==== Material for the task ====

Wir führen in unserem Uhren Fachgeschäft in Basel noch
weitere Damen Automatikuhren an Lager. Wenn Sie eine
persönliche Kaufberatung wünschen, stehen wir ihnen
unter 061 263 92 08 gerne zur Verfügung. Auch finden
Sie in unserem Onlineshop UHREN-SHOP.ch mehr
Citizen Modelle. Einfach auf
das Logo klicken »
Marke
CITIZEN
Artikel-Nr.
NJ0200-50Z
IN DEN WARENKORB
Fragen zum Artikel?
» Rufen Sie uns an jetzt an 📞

====
==== Material for the task ====

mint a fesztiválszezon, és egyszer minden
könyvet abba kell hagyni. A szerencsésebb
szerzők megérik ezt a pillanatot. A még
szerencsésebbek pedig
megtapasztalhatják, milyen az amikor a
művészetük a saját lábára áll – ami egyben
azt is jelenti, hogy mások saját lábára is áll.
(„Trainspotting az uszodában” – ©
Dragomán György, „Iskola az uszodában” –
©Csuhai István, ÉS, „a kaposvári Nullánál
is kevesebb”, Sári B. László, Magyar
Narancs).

====

◆ Your instructions
Scan the records for lines that hold "lábára", and reproduce each one you find.

◆ Your response
művészetük a saját lábára áll – ami egyben
azt is jelenti, hogy mások saját lábára is áll.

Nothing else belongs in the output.